In Science this week, a team led by Broad Institute scientists present a new version of the genome-editing technology CRISPR/Cas9 that can be used to diagnose infections, and potentially cancer, with high sensitivity. The researchers used a form of CRISPR that targets RNA and, when it binds to its target, activates its Cas enzyme to promiscuously cleave nearby RNA. By including a reporter RNA that fluoresces when it is cleaved, the researchers created a system called SHERLOCK — short for specific high sensitivity enzymatic reporter unlocking — that could detect low levels of Zika virus in serum, urine, and saliva. They further demonstrated that the approach could be used to identify bacterial strains and certain cancer mutations. GenomeWeb has more on this study, here.

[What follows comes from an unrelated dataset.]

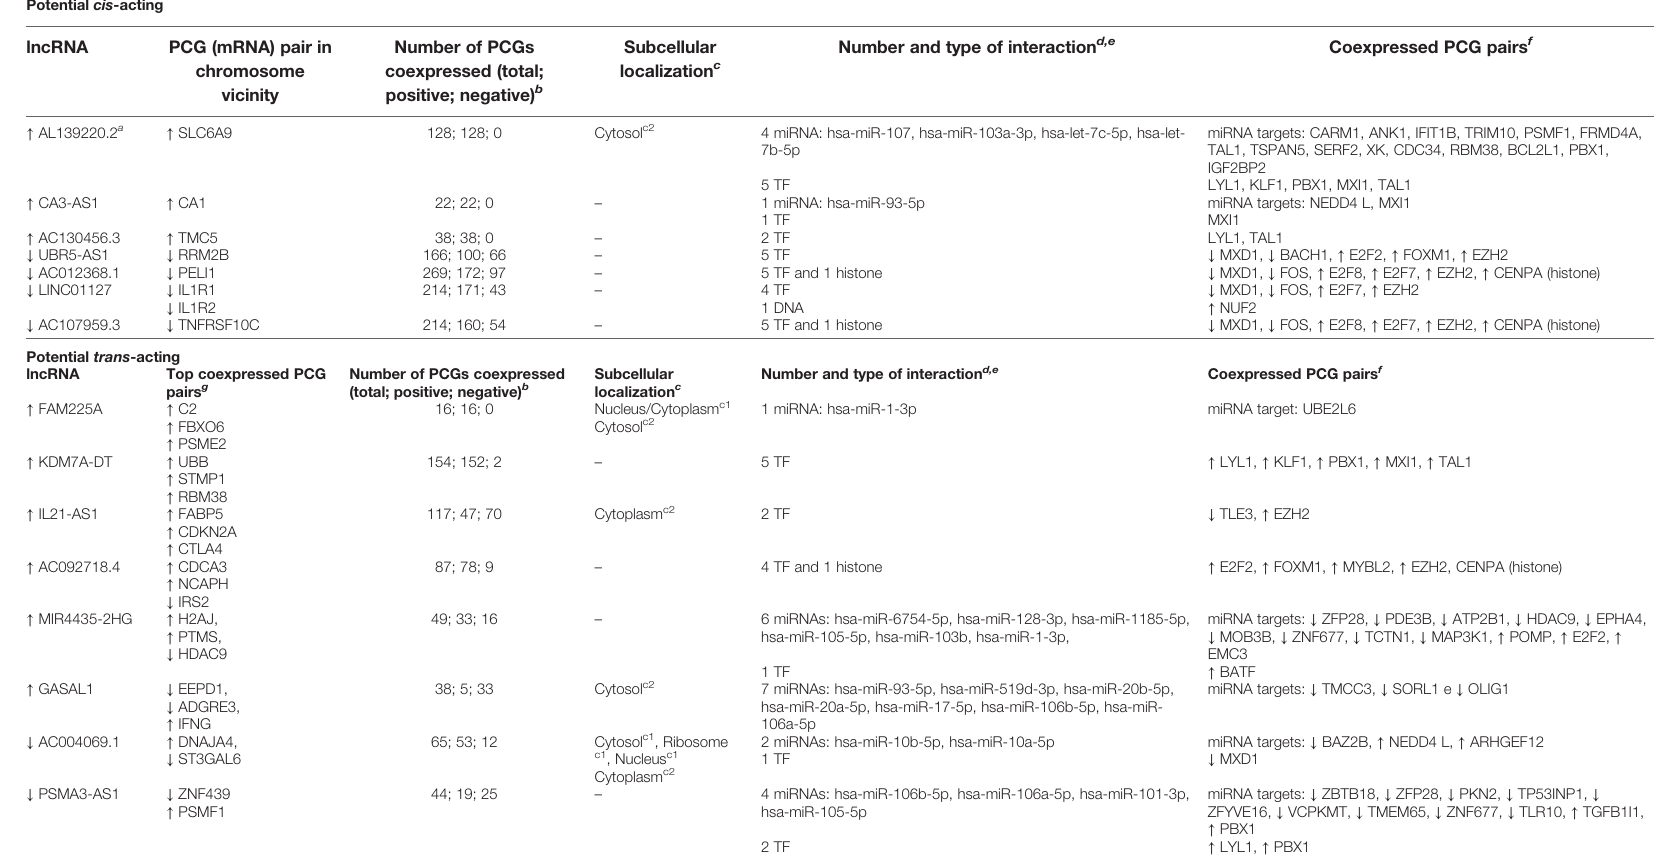
a lncRNAhub in network analysis( Figure 7 ). b Numbers were extracted from the expression correlation results available in Supplementary Table 4 . c Highlighted results from data mining in the LncSLdb Database (c1) or prediction by the LncLocator tool (c2). For in silico prediction, only scores higher than 0.7 (ranging from 0 to 1) were considered. d HighlightedresultsfromdatamininginRNAInterDatabase.InteractionsoflncRNAswithmicroRNAs(miRNAs),transcriptionfactors(TFs),RNAbindingproteins(RBPs),DNAandhistonemodi fi cations;whenlncRNAsexhibitedinteractionswithmiRNAs,targeted PCGs were listed. e All lncRNAs displayed here present at least 35 histone modi fi cation results. f PCGs were extracted from the expression correlation results available in Supplementary Table 4 . g PCGs with the highest correlation coef fi cients according to the results available in Supplementary Table 4 . Up or down arrows indicate the expression regulation pattern in VL patients (PD0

Also in Science, a group of Chinese and US researchers present a method for whole-genome amplification. Called linear amplification via transposon insertion — or LIANTI — the method uses a promoter-containing transposon to randomly fragment the genetic material of a cell. The promoter can be used to amplify downstream DNA and, ultimately, make a DNA library that can be sequenced. The study's authors use the technique in human fibroblast cells exposed to different levels of ultraviolet light, showing that it that it covered 97 percent of the genome to outperform other whole-genome amplification methods. GenomeWeb has more on this, too, here.

And in a perspective piece, collaborators from the University of Pennsylvania and Northwestern University discuss questions of human identity raised by new genomic technologies. They touch on whether changes to even a single gene alter a person's identity and how genetic alterations to improve health and cognition may impact how we perceive ourselves as humans. "By considering the complex question of what it is to be an embodied human, we will be better able to make decisions not only about ethically defensible medical research for therapies, but also whether we should progress toward a suprahuman future," they write.